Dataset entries
===============

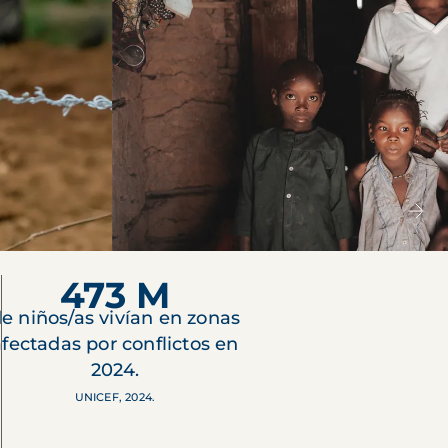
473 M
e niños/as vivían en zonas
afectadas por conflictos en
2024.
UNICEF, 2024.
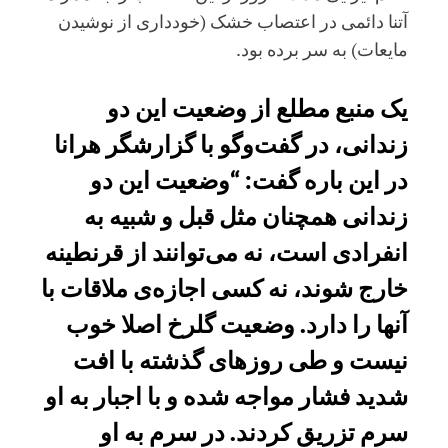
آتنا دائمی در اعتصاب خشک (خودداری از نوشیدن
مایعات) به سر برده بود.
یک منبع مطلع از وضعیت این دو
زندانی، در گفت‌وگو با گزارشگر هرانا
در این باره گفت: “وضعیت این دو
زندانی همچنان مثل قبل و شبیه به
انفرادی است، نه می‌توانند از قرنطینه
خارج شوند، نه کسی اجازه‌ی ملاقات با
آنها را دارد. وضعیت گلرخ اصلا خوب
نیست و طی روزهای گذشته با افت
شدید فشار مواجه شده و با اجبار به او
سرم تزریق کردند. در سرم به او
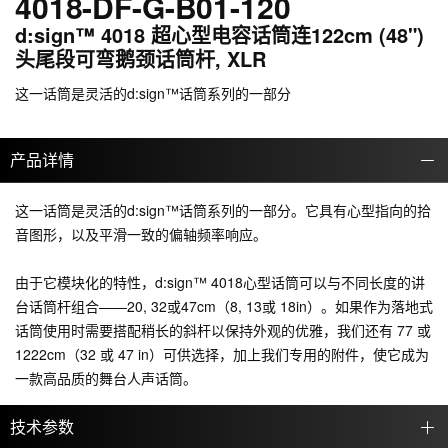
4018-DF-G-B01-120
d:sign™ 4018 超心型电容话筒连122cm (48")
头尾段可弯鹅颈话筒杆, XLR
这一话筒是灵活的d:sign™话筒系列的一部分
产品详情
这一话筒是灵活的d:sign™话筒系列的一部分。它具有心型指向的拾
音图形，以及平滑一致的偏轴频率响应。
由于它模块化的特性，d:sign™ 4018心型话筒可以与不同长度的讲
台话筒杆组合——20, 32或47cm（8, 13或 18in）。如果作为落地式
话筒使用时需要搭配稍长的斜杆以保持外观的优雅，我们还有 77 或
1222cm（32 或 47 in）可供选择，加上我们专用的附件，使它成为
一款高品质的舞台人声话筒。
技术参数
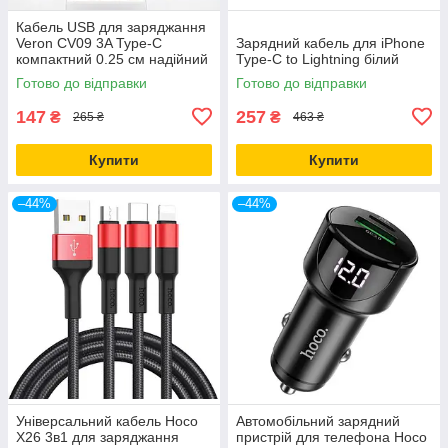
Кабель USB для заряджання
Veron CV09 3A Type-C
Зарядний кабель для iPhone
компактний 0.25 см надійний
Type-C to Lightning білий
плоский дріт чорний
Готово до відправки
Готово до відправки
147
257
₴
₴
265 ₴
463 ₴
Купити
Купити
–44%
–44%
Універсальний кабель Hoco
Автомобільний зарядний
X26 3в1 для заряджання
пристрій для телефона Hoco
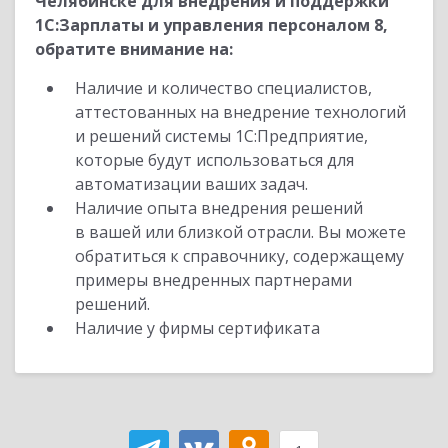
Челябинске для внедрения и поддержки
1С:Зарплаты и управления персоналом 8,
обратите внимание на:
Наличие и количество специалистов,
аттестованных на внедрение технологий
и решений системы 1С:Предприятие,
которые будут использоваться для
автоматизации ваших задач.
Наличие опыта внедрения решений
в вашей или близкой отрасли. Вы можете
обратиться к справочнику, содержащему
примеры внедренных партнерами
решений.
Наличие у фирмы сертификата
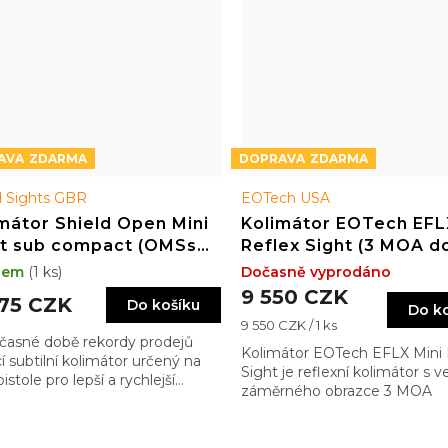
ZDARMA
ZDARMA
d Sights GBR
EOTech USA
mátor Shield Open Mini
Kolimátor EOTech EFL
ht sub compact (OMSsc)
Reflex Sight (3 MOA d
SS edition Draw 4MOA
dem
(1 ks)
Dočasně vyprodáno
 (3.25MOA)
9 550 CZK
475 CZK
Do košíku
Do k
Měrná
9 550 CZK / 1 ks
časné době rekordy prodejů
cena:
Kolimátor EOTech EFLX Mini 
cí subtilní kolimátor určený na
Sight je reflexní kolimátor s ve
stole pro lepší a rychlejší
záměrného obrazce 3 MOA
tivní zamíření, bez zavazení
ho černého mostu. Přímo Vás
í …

===============

In the copy, keep every line of the data above exactly and drop each picture.

▸ **RESULT**:
473 M
e niños/as vivían en zonas
afectadas por conflictos en
2024.
UNICEF, 2024.
آتنا دائمی در اعتصاب خشک (خودداری از نوشیدن
مایعات) به سر برده بود.
یک منبع مطلع از وضعیت این دو
زندانی، در گفت‌وگو با گزارشگر هرانا
در این باره گفت: “وضعیت این دو
زندانی همچنان مثل قبل و شبیه به
انفرادی است، نه می‌توانند از قرنطینه
خارج شوند، نه کسی اجازه‌ی ملاقات با
آنها را دارد. وضعیت گلرخ اصلا خوب
نیست و طی روزهای گذشته با افت
شدید فشار مواجه شده و با اجبار به او
سرم تزریق کردند. در سرم به او
4018-DF-G-B01-120
d:sign™ 4018 超心型电容话筒连122cm (48")
头尾段可弯鹅颈话筒杆, XLR
这一话筒是灵活的d:sign™话筒系列的一部分
产品详情
这一话筒是灵活的d:sign™话筒系列的一部分。它具有心型指向的拾
音图形，以及平滑一致的偏轴频率响应。
由于它模块化的特性，d:sign™ 4018心型话筒可以与不同长度的讲
台话筒杆组合——20, 32或47cm（8, 13或 18in）。如果作为落地式
话筒使用时需要搭配稍长的斜杆以保持外观的优雅，我们还有 77 或
1222cm（32 或 47 in）可供选择，加上我们专用的附件，使它成为
一款高品质的舞台人声话筒。
技术参数
Кабель USB для заряджання
Veron CV09 3A Type-C
Зарядний кабель для iPhone
компактний 0.25 см надійний
Type-C to Lightning білий
плоский дріт чорний
Готово до відправки
Готово до відправки
147
257
₴
₴
265 ₴
463 ₴
Купити
Купити
–44%
–44%
Універсальний кабель Hoco
Автомобільний зарядний
X26 3в1 для заряджання
пристрій для телефона Hoco
Челябинске для внедрения и поддержки
1С:Зарплаты и управления персоналом 8,
обратите внимание на:
Наличие и количество специалистов,
аттестованных на внедрение технологий
и решений системы 1С:Предприятие,
которые будут использоваться для
автоматизации ваших задач.
Наличие опыта внедрения решений
в вашей или близкой отрасли. Вы можете
обратиться к справочнику, содержащему
примеры внедренных партнерами
решений.
Наличие у фирмы сертификата
ZDARMA
ZDARMA
d Sights GBR
EOTech USA
mátor Shield Open Mini
Kolimátor EOTech EFL
ht sub compact (OMSsc)
Reflex Sight (3 MOA d
SS edition Draw 4MOA
dem
(1 ks)
Dočasně vyprodáno
 (3.25MOA)
9 550 CZK
475 CZK
Do košíku
Do k
Měrná
9 550 CZK / 1 ks
časné době rekordy prodejů
cena:
Kolimátor EOTech EFLX Mini 
cí subtilní kolimátor určený na
Sight je reflexní kolimátor s ve
stole pro lepší a rychlejší
záměrného obrazce 3 MOA
tivní zamíření, bez zavazení
ho černého mostu. Přímo Vás
í …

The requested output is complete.